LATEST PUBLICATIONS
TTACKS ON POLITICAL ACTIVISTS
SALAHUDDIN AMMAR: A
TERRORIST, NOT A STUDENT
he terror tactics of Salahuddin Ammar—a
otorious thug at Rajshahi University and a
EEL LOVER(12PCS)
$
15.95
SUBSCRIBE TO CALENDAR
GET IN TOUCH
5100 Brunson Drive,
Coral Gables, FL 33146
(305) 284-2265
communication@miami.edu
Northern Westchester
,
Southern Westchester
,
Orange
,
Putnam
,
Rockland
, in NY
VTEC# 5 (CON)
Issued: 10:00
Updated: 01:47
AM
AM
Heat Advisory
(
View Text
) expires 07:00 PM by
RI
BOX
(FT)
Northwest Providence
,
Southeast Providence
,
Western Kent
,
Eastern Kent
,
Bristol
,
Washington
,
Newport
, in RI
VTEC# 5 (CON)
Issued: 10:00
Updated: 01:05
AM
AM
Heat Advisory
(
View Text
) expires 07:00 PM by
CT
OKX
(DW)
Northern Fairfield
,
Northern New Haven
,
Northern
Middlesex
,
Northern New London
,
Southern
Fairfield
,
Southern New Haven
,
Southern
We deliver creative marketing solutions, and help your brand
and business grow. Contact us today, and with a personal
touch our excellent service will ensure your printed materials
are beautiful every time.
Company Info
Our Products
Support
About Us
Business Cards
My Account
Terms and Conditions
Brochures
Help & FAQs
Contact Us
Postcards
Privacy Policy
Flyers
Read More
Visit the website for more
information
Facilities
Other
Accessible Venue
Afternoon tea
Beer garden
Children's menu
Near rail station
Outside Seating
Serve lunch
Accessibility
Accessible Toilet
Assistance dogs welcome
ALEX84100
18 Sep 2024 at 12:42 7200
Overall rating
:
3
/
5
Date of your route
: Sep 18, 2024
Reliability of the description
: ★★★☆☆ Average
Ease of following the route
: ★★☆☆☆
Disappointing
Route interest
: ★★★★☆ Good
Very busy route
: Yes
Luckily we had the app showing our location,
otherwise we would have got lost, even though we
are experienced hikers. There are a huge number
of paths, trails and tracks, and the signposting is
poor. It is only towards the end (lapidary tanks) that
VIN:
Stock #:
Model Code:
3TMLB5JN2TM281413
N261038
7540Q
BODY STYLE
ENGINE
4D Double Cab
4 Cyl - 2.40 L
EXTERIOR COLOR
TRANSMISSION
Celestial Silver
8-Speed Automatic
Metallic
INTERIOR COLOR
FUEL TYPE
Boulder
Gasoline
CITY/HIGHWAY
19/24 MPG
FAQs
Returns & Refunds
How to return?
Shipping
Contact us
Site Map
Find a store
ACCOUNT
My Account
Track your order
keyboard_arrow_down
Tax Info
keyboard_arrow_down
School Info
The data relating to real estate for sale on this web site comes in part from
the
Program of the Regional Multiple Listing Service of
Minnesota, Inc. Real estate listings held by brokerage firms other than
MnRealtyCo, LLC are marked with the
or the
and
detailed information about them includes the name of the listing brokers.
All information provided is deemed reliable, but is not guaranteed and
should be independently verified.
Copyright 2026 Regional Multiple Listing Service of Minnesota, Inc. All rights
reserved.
::::
**YOUR TASK:**
From the listing above, return every line that carries the string "Minnesota".

**REPLY TO THE EXERCISE:**
Minnesota, Inc. Real estate listings held by brokerage firms other than
Copyright 2026 Regional Multiple Listing Service of Minnesota, Inc. All rights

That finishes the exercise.